Northern Light faces wide vaccine disparities across system as it plans inoculation requirement
By David Marino Jr., Bangor Daily News Staff
Northern Light Health faces wide disparities in vaccination rates across its 10 hospitals as the health system prepares to become one of the state’s largest employers to require COVID-19 vaccinations.
Northern Light said Aug. 2 that it would require that all of its more than 12,000 employees be vaccinated once one of the three available vaccines receives general authorization from the U.S. Food and Drug Administration. The three vaccines currently have emergency use authorization from the FDA, with general approval of the Pfizer-BioNTech shot expected within the next few months.
Those who refuse to get vaccinated without qualifying for exemptions would not be put back on the schedule, Chief Human Resources Officer Paul Bolin said Aug. 2. No employees who start after the FDA grants general approval will be hired unless they are inoculated.

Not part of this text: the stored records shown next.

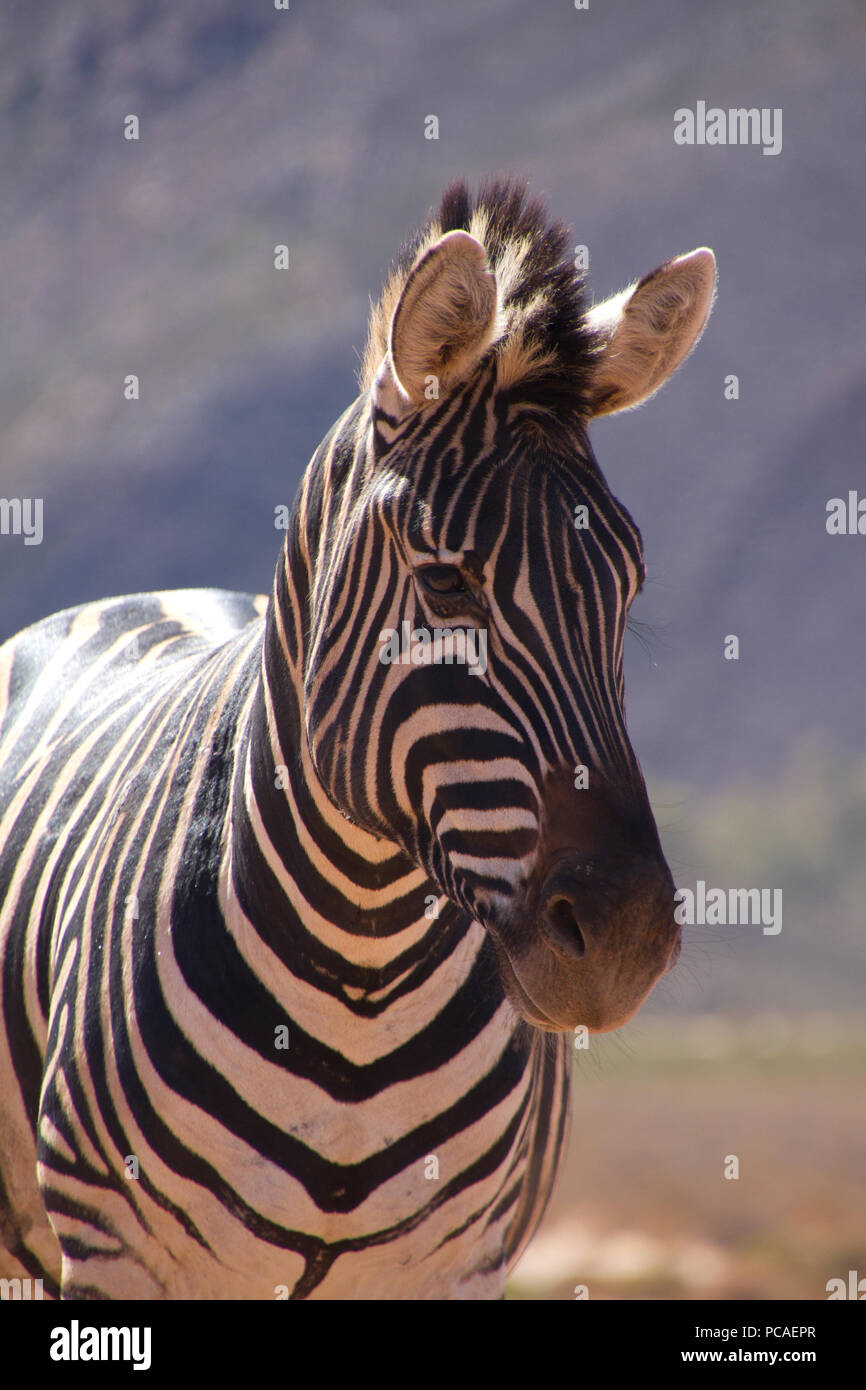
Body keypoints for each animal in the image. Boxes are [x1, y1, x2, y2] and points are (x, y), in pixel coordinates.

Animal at [0, 179, 715, 1301]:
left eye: (626, 587)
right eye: (445, 584)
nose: (623, 941)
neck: (357, 979)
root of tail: (151, 594)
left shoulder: (454, 1267)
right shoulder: (118, 1261)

About 79 percent of Northern Light employees statewide were vaccinated as of July 20, Bolin said. That rate varies widely across the system’s 10 hospitals, however, largely reflecting the county-by-county variations in immunization among the general population. Vaccination rates also differ between positions, with physicians and nurses having higher rates than those in other positions, Bolin said.

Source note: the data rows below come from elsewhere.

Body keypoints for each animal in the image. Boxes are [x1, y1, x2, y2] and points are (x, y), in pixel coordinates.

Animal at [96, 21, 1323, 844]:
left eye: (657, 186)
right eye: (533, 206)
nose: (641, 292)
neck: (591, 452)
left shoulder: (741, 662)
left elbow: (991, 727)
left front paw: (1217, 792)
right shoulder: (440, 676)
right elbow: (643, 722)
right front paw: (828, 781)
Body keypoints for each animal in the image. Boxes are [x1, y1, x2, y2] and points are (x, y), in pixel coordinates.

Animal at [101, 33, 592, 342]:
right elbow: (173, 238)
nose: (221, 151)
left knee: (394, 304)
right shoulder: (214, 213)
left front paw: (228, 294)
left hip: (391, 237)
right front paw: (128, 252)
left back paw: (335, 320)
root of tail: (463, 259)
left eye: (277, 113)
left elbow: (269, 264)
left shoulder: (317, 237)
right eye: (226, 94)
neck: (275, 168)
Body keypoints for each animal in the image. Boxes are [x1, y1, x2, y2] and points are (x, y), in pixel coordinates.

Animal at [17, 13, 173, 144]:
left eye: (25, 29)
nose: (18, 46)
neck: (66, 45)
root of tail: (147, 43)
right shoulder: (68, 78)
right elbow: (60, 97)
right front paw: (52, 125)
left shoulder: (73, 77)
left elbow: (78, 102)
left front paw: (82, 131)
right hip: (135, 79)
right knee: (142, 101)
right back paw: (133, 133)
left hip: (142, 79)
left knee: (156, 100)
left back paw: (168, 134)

Mayo Hospital in Dover-Foxcroft and Sebasticook Valley Hospital in Pittsfield had the lowest vaccination rates, with about 65 percent of employees at the two hospitals fully vaccinated as of June 30, according to Maine Center for Disease Control and Prevention data. About three-quarters of Eastern Maine Medical Center employees in Bangor were fully vaccinated, with almost half of all unvaccinated employees across the system working at the Bangor hospital.
Northern Light Mercy Hospital in Portland recorded the highest vaccination rate in the system, with 84 percent of employees vaccinated. Northern Light Blue Hill Hospital was close behind with 83 percent of employees vaccinated. Nearly 80 percent of employees at A.R. Gould Hospital in Presque Isle, C.A. Dean Hospital in Greenville and Maine Coast Hospital in Ellsworth were vaccinated.
The Brewer-based hospital system’s decision came after weeks of deliberation and in response to the spread of the delta variant of the coronavirus. As cases rise in Maine, health system officials said they needed to have employees prepared to respond and at far less risk of contracting the virus themselves.
Many unvaccinated employees have cited the shot’s emergency use authorization as the reason why they have not yet been vaccinated, Northern Light Chief Quality Officer Dr. Navneet Marwaha said Aug. 2. That’s a major reason why Northern Light will wait for general use authorization to mandate the shot, Marwaha said.
Education is key to motivating unvaccinated employees to get the shot, especially in hospitals with lower vaccination rates, Marwaha said.
She said some female employees had been concerned that the shot would affect their reproductive health, a common concern. Those employees had been connected with specialists within the system who could speak about the vaccine being safe and effective.
The American College of Obstetricians and Gynecologists recommends that pregnant women and breastfeeding mothers get vaccinated and points out that claims linking the vaccine with infertility are unfounded.
“Our strategy is really to understand the reasons for vaccine hesitancy,” said Marwaha, who noted that the impetus behind not getting the shot varied from employee to employee.
Those who get rare religious or medical exemptions from the vaccination requirement would need to be tested twice a week for COVID-19 until the U.S. Centers for Disease Control and Prevention says that the pandemic is over, Bolin said. Those exemptions would be granted on a case-by-case basis.
Bolin and Marwaha were hopeful that the policy wouldn’t drive many employees out of the system. Yet they acknowledged that the road to full vaccination would not always be easy.
“Education does provide the basis for better-informed decisions and for higher levels of vaccination,” Bolin said. “But we know that there’s work to do.”